■ **Goal of the exercise**:
What lines in the entries hold the string "Teknik"? List them.
-- Opening Marker --
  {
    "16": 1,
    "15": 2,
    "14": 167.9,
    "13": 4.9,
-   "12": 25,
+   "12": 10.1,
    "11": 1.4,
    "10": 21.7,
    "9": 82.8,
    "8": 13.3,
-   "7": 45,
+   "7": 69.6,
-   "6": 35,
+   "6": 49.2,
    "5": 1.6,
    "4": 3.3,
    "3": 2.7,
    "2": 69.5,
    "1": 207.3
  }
-- Closing Marker --
-- Opening Marker --
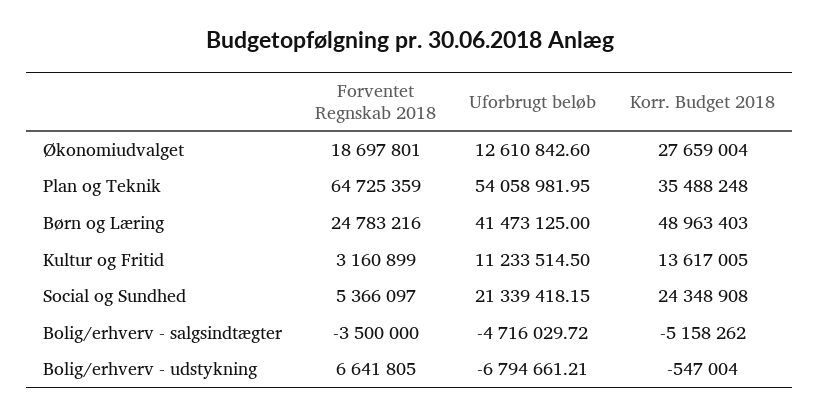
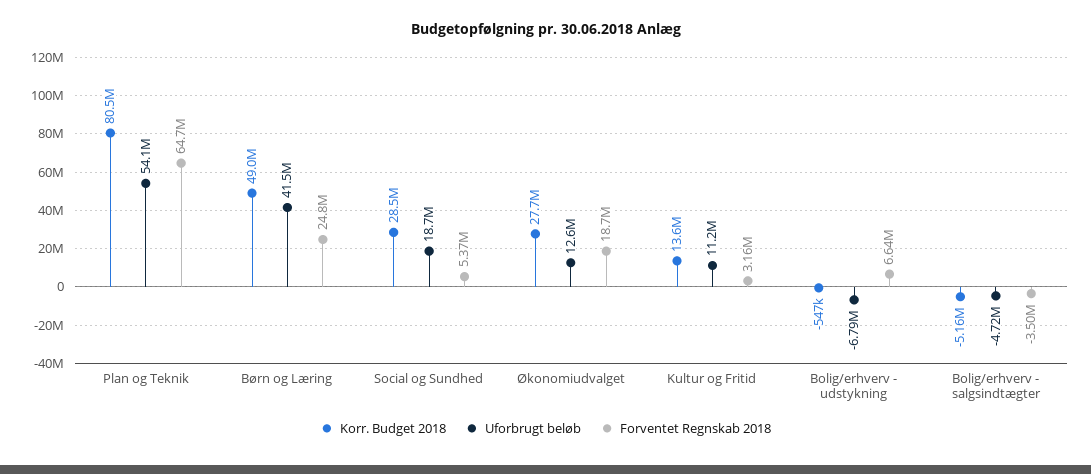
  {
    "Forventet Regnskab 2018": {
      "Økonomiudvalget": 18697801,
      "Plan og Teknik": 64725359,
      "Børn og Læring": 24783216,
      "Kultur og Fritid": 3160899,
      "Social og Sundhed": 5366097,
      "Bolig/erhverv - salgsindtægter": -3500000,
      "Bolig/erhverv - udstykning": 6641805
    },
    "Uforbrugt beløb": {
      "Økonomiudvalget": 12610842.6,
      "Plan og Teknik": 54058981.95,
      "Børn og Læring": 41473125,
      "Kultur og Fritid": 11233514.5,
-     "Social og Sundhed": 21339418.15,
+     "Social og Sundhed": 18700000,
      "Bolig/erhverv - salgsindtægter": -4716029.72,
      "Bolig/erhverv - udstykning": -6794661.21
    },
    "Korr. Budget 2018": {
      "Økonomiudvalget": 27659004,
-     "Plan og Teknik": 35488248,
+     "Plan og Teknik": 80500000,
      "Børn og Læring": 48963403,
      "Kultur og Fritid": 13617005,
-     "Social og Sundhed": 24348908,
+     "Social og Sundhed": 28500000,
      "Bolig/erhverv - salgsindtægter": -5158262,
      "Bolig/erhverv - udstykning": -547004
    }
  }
-- Closing Marker --
-- Opening Marker --
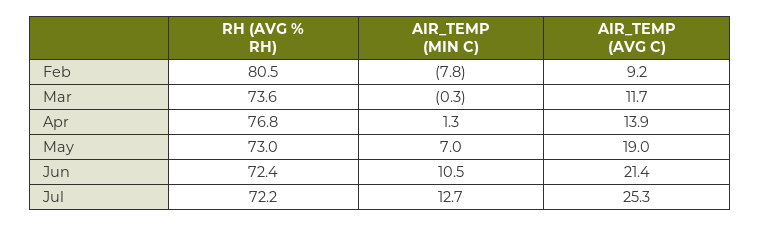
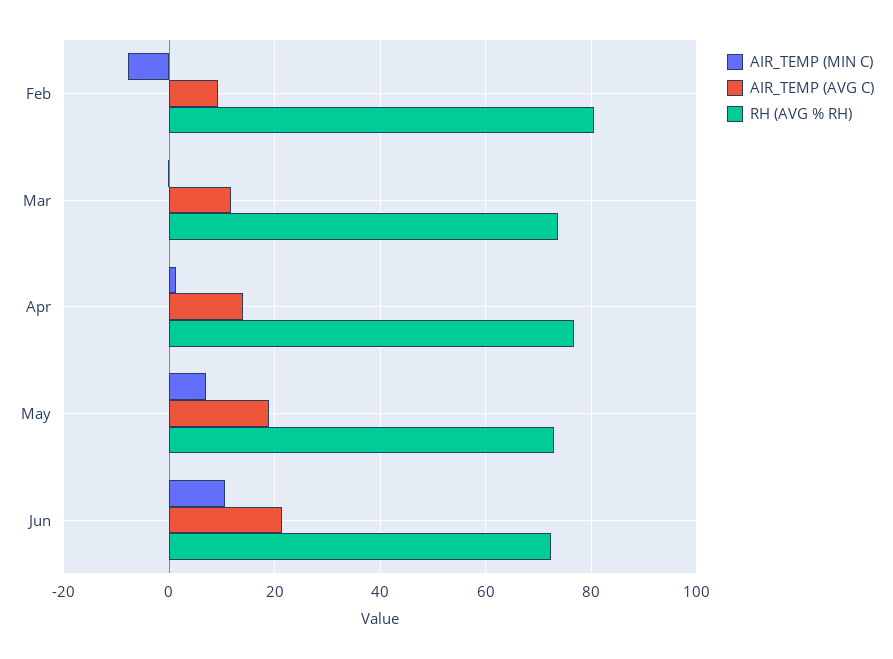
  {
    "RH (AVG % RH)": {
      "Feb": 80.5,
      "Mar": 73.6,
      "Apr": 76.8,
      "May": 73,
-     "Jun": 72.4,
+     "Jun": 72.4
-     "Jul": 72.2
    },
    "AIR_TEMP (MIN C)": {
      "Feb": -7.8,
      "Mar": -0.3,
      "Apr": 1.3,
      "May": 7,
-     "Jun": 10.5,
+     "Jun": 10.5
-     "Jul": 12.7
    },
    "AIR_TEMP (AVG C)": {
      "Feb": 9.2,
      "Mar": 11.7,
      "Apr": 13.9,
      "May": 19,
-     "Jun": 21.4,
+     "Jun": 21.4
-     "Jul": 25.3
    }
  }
-- Closing Marker --
■ **Written response**:
      "Plan og Teknik": 64725359,
      "Plan og Teknik": 54058981.95,
-     "Plan og Teknik": 35488248,
+     "Plan og Teknik": 80500000,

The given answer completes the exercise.